Goal of the exercise: Nothing is to be altered. Print each record in full.

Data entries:

------------------------------------------------------------

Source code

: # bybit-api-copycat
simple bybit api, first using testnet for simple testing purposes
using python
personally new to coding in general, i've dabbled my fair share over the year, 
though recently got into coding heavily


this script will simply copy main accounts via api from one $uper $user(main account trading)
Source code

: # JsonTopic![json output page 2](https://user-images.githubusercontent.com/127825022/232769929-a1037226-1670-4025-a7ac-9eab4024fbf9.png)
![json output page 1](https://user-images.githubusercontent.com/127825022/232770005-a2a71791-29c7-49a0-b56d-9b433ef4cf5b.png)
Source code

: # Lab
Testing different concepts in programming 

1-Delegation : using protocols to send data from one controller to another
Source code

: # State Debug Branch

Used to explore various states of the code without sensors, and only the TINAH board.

------------------------------------------------------------

Answer to this exercise:
Source code

: # bybit-api-copycat
simple bybit api, first using testnet for simple testing purposes
using python
personally new to coding in general, i've dabbled my fair share over the year, 
though recently got into coding heavily


this script will simply copy main accounts via api from one $uper $user(main account trading)
Source code

: # JsonTopic![json output page 2](https://user-images.githubusercontent.com/127825022/232769929-a1037226-1670-4025-a7ac-9eab4024fbf9.png)
![json output page 1](https://user-images.githubusercontent.com/127825022/232770005-a2a71791-29c7-49a0-b56d-9b433ef4cf5b.png)
Source code

: # Lab
Testing different concepts in programming 

1-Delegation : using protocols to send data from one controller to another
Source code

: # State Debug Branch

Used to explore various states of the code without sensors, and only the TINAH board.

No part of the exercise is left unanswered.